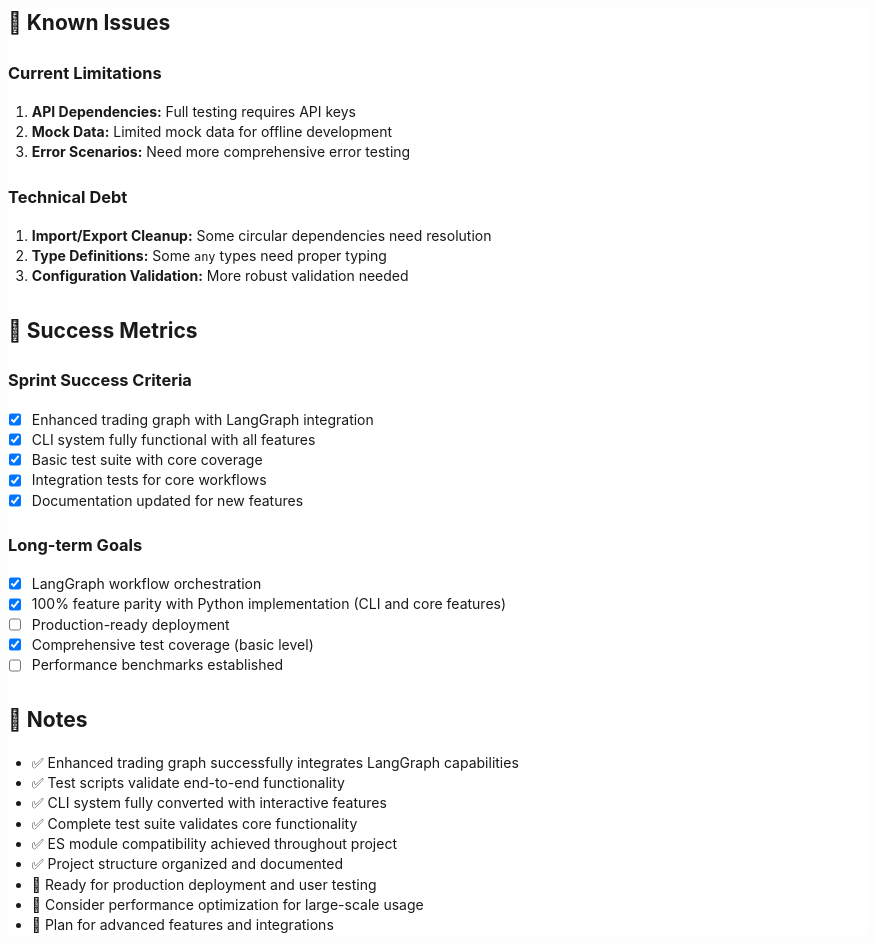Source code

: ## 🚨 Known Issues

### Current Limitations
1. **API Dependencies:** Full testing requires API keys
2. **Mock Data:** Limited mock data for offline development
3. **Error Scenarios:** Need more comprehensive error testing

### Technical Debt
1. **Import/Export Cleanup:** Some circular dependencies need resolution
2. **Type Definitions:** Some `any` types need proper typing
3. **Configuration Validation:** More robust validation needed

## 🎯 Success Metrics

### Sprint Success Criteria
- [x] Enhanced trading graph with LangGraph integration
- [x] CLI system fully functional with all features
- [x] Basic test suite with core coverage
- [x] Integration tests for core workflows
- [x] Documentation updated for new features

### Long-term Goals
- [x] LangGraph workflow orchestration
- [x] 100% feature parity with Python implementation (CLI and core features)
- [ ] Production-ready deployment
- [x] Comprehensive test coverage (basic level)
- [ ] Performance benchmarks established

## 📝 Notes

- ✅ Enhanced trading graph successfully integrates LangGraph capabilities
- ✅ Test scripts validate end-to-end functionality
- ✅ CLI system fully converted with interactive features
- ✅ Complete test suite validates core functionality
- ✅ ES module compatibility achieved throughout project
- ✅ Project structure organized and documented
- 🎯 Ready for production deployment and user testing
- 🎯 Consider performance optimization for large-scale usage
- 🎯 Plan for advanced features and integrations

☆ ☆ ☆ ☆ ☆

◆ EXERCISE DESCRIPTION: What is needed is the data above, retyped exactly, with every picture left out.

◆ YOUR RESPONSE:
Source code

: ## 🚨 Known Issues

### Current Limitations
1. **API Dependencies:** Full testing requires API keys
2. **Mock Data:** Limited mock data for offline development
3. **Error Scenarios:** Need more comprehensive error testing

### Technical Debt
1. **Import/Export Cleanup:** Some circular dependencies need resolution
2. **Type Definitions:** Some `any` types need proper typing
3. **Configuration Validation:** More robust validation needed

## 🎯 Success Metrics

### Sprint Success Criteria
- [x] Enhanced trading graph with LangGraph integration
- [x] CLI system fully functional with all features
- [x] Basic test suite with core coverage
- [x] Integration tests for core workflows
- [x] Documentation updated for new features

### Long-term Goals
- [x] LangGraph workflow orchestration
- [x] 100% feature parity with Python implementation (CLI and core features)
- [ ] Production-ready deployment
- [x] Comprehensive test coverage (basic level)
- [ ] Performance benchmarks established

## 📝 Notes

- ✅ Enhanced trading graph successfully integrates LangGraph capabilities
- ✅ Test scripts validate end-to-end functionality
- ✅ CLI system fully converted with interactive features
- ✅ Complete test suite validates core functionality
- ✅ ES module compatibility achieved throughout project
- ✅ Project structure organized and documented
- 🎯 Ready for production deployment and user testing
- 🎯 Consider performance optimization for large-scale usage
- 🎯 Plan for advanced features and integrations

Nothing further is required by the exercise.